By Nandita Bose and Jarrett Renshaw

LA CROSSE, Wisconsin (Reuters) – Billionaire Mark Cuban chided fellow billionaire and Republican presidential candidate Donald Trump on Thursday for his proposal to issue fresh tariffs on most Chinese goods, arguing it will be Americans who will pay the bill, not the Chinese.

Cuban appeared with Democratic presidential candidate Kamala Harris in Wisconsin on Thursday and is set to hold a town hall for her on Saturday in Phoenix before heading to Michigan.

He wasn’t the only billionaire on the campaign trail: Tesla CEO Elon Musk was in Pennsylvania on Thursday mobilizing Trump voters ahead of Election Day on Nov. 5.

Trump’s plan to impose fresh tariffs on up to 60% of goods from China in a bid to boost U.S. manufacturing is a “crazy notion” that will punish consumers who will end up paying the bill, Cuban said.

   “This man has so little understanding of tariffs, he thinks that China pays for that. This is the same guy who also thought that Mexico would pay for the wall,” Cuban said.

   “Did Mexico pay for that wall?,” Cuban asked the crowd, who responded, “no.”

Trump has maintained that his trade policies – which call for pricey tariffs on goods not only from rivals such as China but allies such as the European Union – would revitalize American manufacturing and yield enough revenue to ease concerns about a ballooning deficit.

“To me, the most beautiful word in the world is ‘tariff,'” Trump said on Tuesday in a sometimes-tense interview at the Economic Club of Chicago.

The Trump campaign did not immediately respond to requests for comment.

Cuban, an entrepreneur and star in the popular “Shark Tank” television series, brings tech-savvy pop culture appeal and business credibility that is especially appealing to young men, who have become a key demographic in a race where the gender gap has widened as males overall have shifted to Trump.

   Cuban credited Trump with having a coherent trade and tariff policy when he was a political outsider in the 1990’s and early 2000s, but said his current ideas are just “gibberish.”

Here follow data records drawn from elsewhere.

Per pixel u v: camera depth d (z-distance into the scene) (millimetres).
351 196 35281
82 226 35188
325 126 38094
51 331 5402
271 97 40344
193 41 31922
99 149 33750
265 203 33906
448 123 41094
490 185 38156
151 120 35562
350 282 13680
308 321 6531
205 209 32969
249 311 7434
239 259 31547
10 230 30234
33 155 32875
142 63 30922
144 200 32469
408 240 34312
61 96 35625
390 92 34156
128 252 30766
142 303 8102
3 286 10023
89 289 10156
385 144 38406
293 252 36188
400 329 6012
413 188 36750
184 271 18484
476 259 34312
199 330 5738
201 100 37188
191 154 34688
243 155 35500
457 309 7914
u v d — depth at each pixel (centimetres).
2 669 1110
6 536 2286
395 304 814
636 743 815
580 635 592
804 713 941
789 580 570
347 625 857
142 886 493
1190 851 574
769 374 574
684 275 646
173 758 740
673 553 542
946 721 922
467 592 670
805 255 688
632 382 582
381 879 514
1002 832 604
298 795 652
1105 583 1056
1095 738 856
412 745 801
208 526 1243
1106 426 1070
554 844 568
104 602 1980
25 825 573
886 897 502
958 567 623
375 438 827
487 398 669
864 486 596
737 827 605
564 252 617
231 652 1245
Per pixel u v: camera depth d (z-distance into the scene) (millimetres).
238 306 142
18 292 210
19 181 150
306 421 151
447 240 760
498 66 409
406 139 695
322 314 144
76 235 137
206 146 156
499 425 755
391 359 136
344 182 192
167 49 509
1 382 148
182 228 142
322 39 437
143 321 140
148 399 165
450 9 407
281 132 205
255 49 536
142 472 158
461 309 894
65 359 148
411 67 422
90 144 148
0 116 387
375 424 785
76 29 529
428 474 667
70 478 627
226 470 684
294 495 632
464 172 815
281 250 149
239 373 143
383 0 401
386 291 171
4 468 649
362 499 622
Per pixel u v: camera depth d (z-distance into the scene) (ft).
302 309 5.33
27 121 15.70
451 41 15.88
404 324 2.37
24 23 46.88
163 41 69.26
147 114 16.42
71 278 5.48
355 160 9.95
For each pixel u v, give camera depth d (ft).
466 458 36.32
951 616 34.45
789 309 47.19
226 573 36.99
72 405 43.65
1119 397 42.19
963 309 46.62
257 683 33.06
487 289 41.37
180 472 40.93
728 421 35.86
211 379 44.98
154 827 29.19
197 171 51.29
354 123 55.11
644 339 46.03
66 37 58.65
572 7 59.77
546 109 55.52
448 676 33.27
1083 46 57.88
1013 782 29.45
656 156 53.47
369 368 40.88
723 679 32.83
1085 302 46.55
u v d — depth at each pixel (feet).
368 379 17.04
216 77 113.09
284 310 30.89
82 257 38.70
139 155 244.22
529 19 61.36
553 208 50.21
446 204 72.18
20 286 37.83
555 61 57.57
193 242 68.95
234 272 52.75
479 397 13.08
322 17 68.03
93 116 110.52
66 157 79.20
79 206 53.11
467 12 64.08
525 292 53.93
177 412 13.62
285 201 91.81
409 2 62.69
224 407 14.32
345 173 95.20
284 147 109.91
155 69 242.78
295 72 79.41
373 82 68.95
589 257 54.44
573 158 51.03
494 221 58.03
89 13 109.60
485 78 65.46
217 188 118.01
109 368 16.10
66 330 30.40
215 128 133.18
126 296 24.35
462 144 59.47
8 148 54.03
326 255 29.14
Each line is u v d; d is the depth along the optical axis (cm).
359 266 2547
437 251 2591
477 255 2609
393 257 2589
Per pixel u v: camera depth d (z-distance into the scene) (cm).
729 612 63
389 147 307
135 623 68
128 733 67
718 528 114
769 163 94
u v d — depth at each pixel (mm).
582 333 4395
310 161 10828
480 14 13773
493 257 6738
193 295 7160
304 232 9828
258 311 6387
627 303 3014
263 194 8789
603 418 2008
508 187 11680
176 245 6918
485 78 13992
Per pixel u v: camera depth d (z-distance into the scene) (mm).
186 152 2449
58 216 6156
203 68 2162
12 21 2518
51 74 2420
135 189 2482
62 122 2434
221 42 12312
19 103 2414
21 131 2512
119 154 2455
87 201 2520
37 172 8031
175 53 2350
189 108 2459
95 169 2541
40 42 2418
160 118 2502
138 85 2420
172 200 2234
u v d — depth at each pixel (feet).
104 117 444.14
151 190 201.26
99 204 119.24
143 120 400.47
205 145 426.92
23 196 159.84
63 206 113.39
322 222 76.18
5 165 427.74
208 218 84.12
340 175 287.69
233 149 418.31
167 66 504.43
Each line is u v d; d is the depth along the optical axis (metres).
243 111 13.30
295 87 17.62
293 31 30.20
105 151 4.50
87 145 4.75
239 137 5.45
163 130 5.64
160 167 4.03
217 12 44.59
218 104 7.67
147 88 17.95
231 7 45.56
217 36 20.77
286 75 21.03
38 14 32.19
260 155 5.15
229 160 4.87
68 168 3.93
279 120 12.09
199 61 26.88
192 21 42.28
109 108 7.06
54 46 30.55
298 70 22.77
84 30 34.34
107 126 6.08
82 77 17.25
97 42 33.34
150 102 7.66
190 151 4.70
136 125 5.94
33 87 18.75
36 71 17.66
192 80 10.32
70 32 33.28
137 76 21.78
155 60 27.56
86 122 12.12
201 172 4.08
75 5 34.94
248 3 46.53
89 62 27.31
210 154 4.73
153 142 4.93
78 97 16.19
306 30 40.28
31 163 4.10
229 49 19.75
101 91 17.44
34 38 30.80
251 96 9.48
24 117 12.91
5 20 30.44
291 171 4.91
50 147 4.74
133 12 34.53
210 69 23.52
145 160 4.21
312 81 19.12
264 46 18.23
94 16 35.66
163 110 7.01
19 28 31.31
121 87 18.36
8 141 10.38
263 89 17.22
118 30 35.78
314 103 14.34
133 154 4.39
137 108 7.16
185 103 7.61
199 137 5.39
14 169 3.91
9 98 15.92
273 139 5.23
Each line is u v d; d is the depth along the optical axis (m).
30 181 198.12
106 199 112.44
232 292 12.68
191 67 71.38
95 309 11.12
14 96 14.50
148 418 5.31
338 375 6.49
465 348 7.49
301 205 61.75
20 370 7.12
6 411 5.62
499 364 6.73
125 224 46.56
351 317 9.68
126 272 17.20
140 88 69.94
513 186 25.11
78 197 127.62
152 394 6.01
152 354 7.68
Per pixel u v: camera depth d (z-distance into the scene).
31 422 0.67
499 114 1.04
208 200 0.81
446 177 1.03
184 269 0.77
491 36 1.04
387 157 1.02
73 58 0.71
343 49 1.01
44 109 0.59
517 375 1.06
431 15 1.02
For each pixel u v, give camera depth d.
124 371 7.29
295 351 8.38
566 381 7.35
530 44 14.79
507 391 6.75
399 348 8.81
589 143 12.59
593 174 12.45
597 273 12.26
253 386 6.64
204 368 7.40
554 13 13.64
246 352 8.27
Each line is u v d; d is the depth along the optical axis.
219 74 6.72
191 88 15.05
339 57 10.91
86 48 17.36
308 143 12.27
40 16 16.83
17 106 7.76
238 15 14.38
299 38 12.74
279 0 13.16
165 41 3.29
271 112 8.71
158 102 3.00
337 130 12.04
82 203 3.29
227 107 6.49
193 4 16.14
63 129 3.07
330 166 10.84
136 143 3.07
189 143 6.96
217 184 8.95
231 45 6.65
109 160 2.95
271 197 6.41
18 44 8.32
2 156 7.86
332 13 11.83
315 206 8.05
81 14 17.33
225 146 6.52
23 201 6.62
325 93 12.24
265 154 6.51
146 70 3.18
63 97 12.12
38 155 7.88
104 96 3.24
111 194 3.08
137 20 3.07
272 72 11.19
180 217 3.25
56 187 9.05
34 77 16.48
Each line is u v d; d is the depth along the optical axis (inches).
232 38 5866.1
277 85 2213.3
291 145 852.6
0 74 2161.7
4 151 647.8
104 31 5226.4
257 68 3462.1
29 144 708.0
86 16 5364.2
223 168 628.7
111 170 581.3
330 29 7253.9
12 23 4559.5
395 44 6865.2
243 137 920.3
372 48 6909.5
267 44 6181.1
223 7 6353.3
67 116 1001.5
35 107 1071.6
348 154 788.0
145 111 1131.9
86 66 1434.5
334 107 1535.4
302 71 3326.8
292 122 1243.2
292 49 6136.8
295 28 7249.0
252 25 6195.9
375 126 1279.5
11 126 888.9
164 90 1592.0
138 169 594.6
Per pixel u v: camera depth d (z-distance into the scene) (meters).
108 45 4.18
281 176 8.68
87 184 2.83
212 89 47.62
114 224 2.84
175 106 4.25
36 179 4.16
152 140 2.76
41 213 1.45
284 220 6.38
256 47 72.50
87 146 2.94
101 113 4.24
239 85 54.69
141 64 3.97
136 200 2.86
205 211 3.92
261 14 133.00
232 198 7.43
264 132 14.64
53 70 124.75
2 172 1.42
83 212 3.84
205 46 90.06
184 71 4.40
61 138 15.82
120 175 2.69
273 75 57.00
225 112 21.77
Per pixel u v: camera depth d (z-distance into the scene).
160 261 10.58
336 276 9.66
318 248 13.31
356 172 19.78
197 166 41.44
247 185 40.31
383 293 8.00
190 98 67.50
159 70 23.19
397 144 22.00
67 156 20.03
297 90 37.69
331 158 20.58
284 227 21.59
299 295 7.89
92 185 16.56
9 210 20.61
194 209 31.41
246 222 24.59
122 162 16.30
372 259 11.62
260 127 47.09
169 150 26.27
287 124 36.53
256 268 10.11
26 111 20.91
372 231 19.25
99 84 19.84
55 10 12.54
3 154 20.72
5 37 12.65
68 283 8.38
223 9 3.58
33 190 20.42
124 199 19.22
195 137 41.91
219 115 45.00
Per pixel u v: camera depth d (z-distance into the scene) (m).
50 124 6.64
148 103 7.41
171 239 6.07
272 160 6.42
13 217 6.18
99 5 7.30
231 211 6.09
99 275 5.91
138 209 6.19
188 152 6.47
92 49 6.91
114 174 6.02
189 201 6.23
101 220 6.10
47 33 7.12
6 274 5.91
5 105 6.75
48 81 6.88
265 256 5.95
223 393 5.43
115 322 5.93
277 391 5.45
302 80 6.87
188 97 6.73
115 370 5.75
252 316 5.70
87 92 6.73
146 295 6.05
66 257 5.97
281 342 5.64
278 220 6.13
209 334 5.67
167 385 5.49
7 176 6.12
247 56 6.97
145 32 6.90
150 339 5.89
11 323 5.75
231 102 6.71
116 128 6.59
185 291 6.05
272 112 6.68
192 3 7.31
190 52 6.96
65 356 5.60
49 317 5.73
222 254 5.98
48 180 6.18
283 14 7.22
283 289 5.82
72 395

“Donald Trump is the Grinch that wants to steal your Christmas,” he said. “The Grinch doesn’t understand how tariffs work… The Grinch is the one that’s going to be putting these small businesses out of business.”

Unlike Musk, who has donated nearly $75 million to Trump-aligned groups, Cuban is not a political donor. Federal Election Commission records show a single, $1,000 donation to Congressman Zoe Lofgren, a California Democrat, in 2002 under Cuban’s name.